**YOUR OBJECTIVE**. Identify each line of the data below that contains the string "order", with case counting, and copy every such line.
======== DATA RECORDS ========
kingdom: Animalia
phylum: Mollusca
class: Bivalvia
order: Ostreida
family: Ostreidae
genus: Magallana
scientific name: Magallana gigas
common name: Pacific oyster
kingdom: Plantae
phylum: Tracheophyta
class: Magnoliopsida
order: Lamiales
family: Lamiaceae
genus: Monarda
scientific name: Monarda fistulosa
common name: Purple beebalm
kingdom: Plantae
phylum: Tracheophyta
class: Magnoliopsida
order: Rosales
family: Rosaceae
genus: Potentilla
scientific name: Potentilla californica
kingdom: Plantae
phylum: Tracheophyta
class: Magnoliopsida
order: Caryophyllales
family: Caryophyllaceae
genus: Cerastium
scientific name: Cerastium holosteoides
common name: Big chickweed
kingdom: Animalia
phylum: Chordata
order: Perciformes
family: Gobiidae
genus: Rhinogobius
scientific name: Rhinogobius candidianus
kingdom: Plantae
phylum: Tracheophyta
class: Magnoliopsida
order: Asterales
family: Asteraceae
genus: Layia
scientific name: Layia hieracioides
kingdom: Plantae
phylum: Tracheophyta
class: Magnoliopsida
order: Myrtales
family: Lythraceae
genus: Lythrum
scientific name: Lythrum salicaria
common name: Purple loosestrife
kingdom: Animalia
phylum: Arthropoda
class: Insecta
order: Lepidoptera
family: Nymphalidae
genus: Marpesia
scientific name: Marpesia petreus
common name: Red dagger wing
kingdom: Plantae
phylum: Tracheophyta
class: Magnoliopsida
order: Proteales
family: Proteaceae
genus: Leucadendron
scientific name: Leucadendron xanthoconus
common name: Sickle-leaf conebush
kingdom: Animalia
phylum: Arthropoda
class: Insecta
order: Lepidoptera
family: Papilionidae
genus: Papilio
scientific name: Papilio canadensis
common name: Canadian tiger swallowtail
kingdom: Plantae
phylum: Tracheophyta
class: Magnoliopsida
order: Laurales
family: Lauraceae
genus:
========
**SOLUTION TO THE EXERCISE**.
order: Ostreida
order: Lamiales
order: Rosales
order: Caryophyllales
order: Perciformes
order: Asterales
order: Myrtales
order: Lepidoptera
order: Proteales
order: Lepidoptera
order: Laurales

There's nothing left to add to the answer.